Kubernetes Cost Optimization
Reduce Kubernetes cluster costs without sacrificing reliability. Covers right-sizing pods, cluster autoscaler tuning, multi-tenancy, spot node pools, resource quotas, and the cost visibility tools purpose-built for Kubernetes.
Kubernetes makes it easy to deploy. It also makes it easy to waste money. Default resource requests are either too conservative (wasting capacity) or too generous (not enough headroom).
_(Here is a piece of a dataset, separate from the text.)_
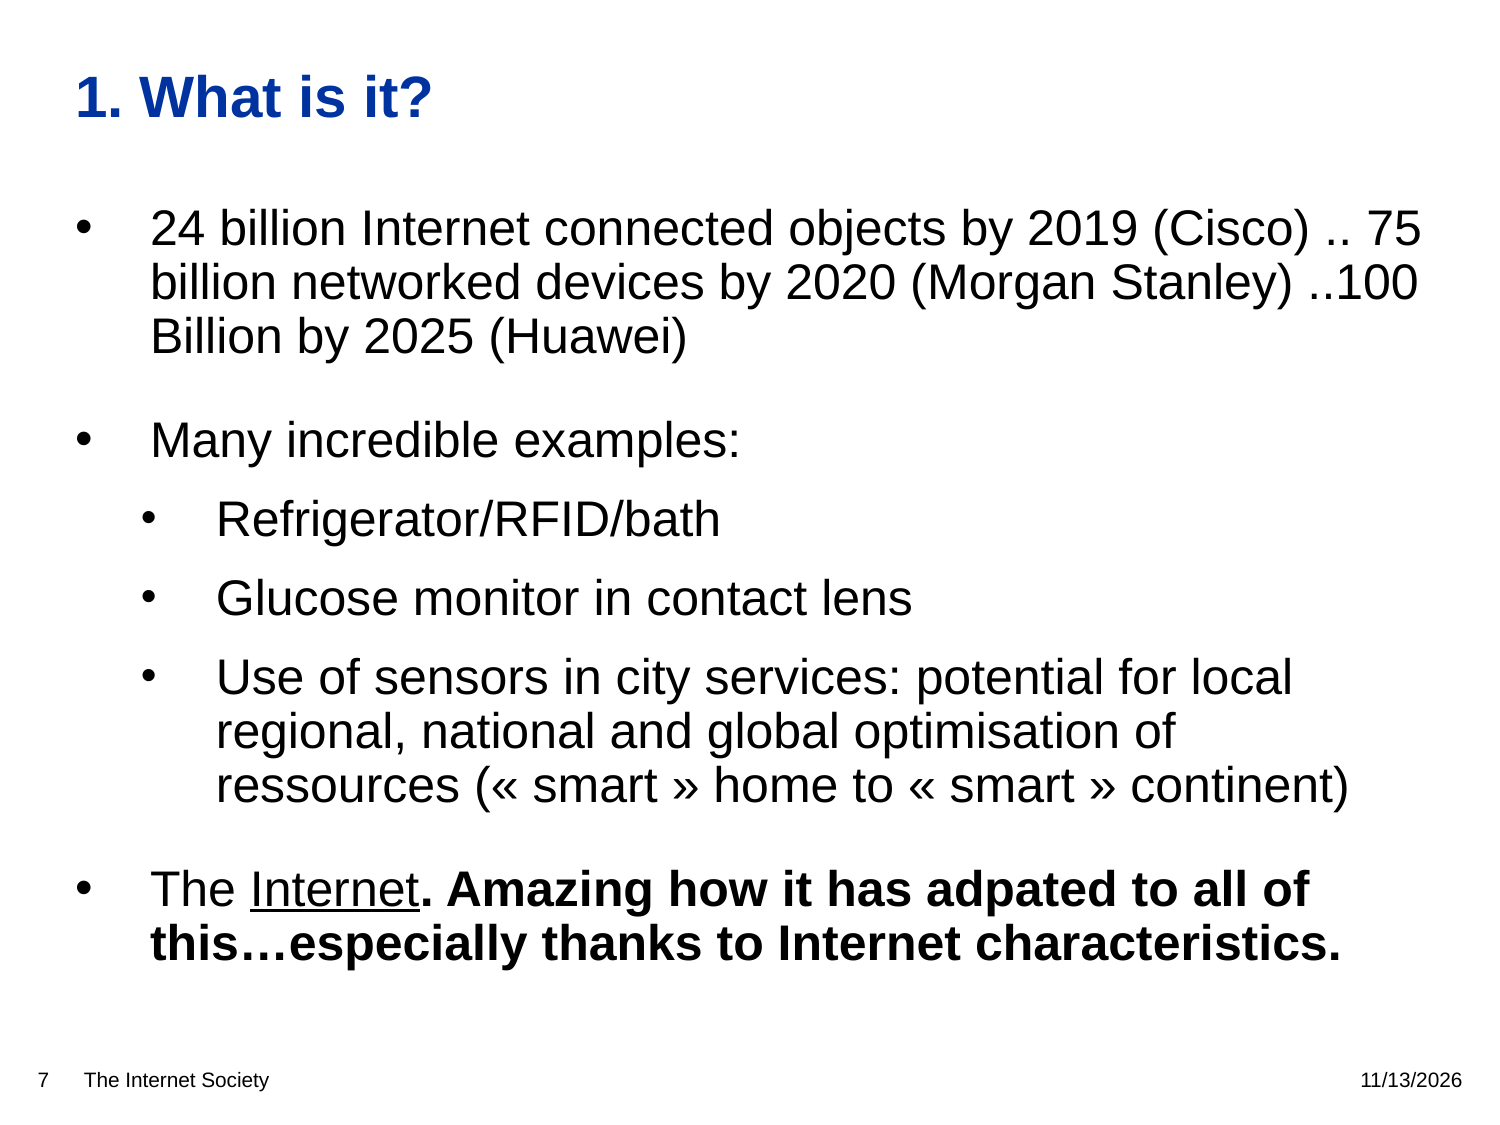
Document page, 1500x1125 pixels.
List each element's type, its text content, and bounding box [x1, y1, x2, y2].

Without active optimization, Kubernetes clusters run at 30-40% utilization while billing for 100%.
Resource Right-Sizing
The Problem
# Typical over-provisioned deployment
resources:
requests:
cpu: "1000m" # Requests 1 full CPU
memory: "2Gi" # Requests 2 GB RAM
limits:
cpu: "2000m"
memory: "4Gi"
# Actual usage (from metrics):
# CPU: avg 50m, p99 200m
# Memory: avg 256Mi, peak 512Mi
# Waste: 80% CPU, 75% memory
Right-Sized Configuration
resources:
requests:
cpu: "200m" # 2x P95 usage
memory: "512Mi" # 2x average usage
limits:
cpu: "500m" # 2.5x P99 usage
memory: "1Gi" # 2x peak usage
Automated Right-Sizing
# Vertical Pod Autoscaler (VPA)
apiVersion: autoscaling.k8s.io/v1
kind: VerticalPodAutoscaler
metadata:
name: order-service-vpa
spec:
targetRef:
apiVersion: apps/v1
kind: Deployment
name: order-service
updatePolicy:
updateMode: "Auto" # Automatically applies recommendations
resourcePolicy:
containerPolicies:
- containerName: order-service
minAllowed:
cpu: 50m
memory: 128Mi
maxAllowed:
cpu: 2000m
memory: 4Gi
Cluster Autoscaler Tuning
# Cluster autoscaler configuration
cluster-autoscaler:
scale-down-delay-after-add: 10m # Wait after scale-up before scaling down
scale-down-unneeded-time: 10m # Node must be unneeded for 10 min
scale-down-utilization-threshold: 0.5 # Scale down if < 50% utilized
max-graceful-termination-sec: 600 # Allow 10 min for pod eviction
skip-nodes-with-system-pods: true # Don't remove kube-system nodes
# Node group priorities
expander: priority # Prefer cheaper node types
priority-config: |
10:
- spot-pool # Prefer spot instances
50:
- on-demand-pool # Fall back to on-demand
Spot/Preemptible Node Pools
# Mixed node pool strategy
node-pools:
- name: system
instance-type: m5.large
type: on-demand
count: 3
taints: [CriticalAddonsOnly=true:NoSchedule]
purpose: "Control plane, system workloads"
- name: workload-spot
instance-types: [m5.xlarge, m5a.xlarge, m5d.xlarge, m6i.xlarge]
type: spot
min: 2
max: 20
purpose: "Stateless workloads, workers"
- name: workload-ondemand
instance-type: m5.xlarge
type: on-demand
min: 2
max: 10
purpose: "Stateful workloads, databases"
Cost Visibility
Namespace-Level Cost Tracking
Namespace: order-team
CPU Requests: 8 cores ($350/month)
Memory Requests: 32 Gi ($200/month)
Storage: 500 Gi ($50/month)
Network Egress: 100 GB ($9/month)
Total: $609/month
Utilization: 45% CPU, 60% Memory
Potential savings: $250/month with right-sizing
Tools
| Tool | Type | Features |
|---|---|---|
| Kubecost | Open source | Real-time cost allocation, recommendations |
| OpenCost | CNCF project | Kubernetes cost monitoring standard |
| Spot.io | Commercial | Automated spot management |
| CAST AI | Commercial | Automated right-sizing and node optimization |
Anti-Patterns
| Anti-Pattern | Consequence | Fix |
|---|---|---|
| No resource requests | Scheduler cannot bin-pack, nodes underutilized | Set requests on every container |
| Requests == limits for CPU | No burst capacity, over-provisioned | CPU limits > requests (or no CPU limits) |
| One large node pool | Cannot mix spot and on-demand | Multiple pools by workload type |
| No namespace resource quotas | One team consumes all capacity | Enforce quotas per namespace |
| No cost visibility | Teams do not know their spend | Deploy Kubecost / OpenCost |
Kubernetes cost optimization is continuous. Set up visibility, right-size resources, use spot instances for stateless workloads, and review regularly.